I had a different conception of self-rising flour in the past. I always thought it had some sort of proofing agents that are not accessible for the home baker to make at home.
I was very wrong, self rising flour is just your usual all-purpose flour mixed with baking powder and salt, nothing more to it.
Advantages in using self-rising flour
Well, the history of this flour indicates that it was first used in army bases and big quantity factories because using it made the bread be light and airy. Using this flour actually saved time because the baker didn’t need to measure the quantities of all the ingredients, just add the self rising flour and you’re good to go.
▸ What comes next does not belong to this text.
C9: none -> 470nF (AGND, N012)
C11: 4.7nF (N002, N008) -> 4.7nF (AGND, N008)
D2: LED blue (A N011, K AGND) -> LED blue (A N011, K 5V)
That’s actually the main use for self-rising flour today, saving time, it’s good for making all of the fast or flat bread out there, like corn bread, pancakes, it’s also great with cakes and cupcakes.
Downsides of self-rising flour
Weather you make your own self-rising flour or buy it in your supermarket (most supermarkets keep at least 1 brand of self-rising flour) you need to take under consideration the time factor because this product has a low shelf life.
Baking powder lose its strength over time, the reaction you’ll going to get if using an old self rising flour will not be good because less carbon dioxide (the air bubbles) will be released creating a dense dough.
self-rising flour is not to be used in any dough that use yeast or levain, it’s strictly for the flat dough/ fast dough kind of baking, that needs the chemical reaction with the baking powder and some sort of acidic base
How to make self-rising flour
5 cups all-purpose flour
3 tablespoons baking powder
1 teaspoon fine salt
Mix all ingredients and store in a cool place, this flour will be just as good as any store-bought flour.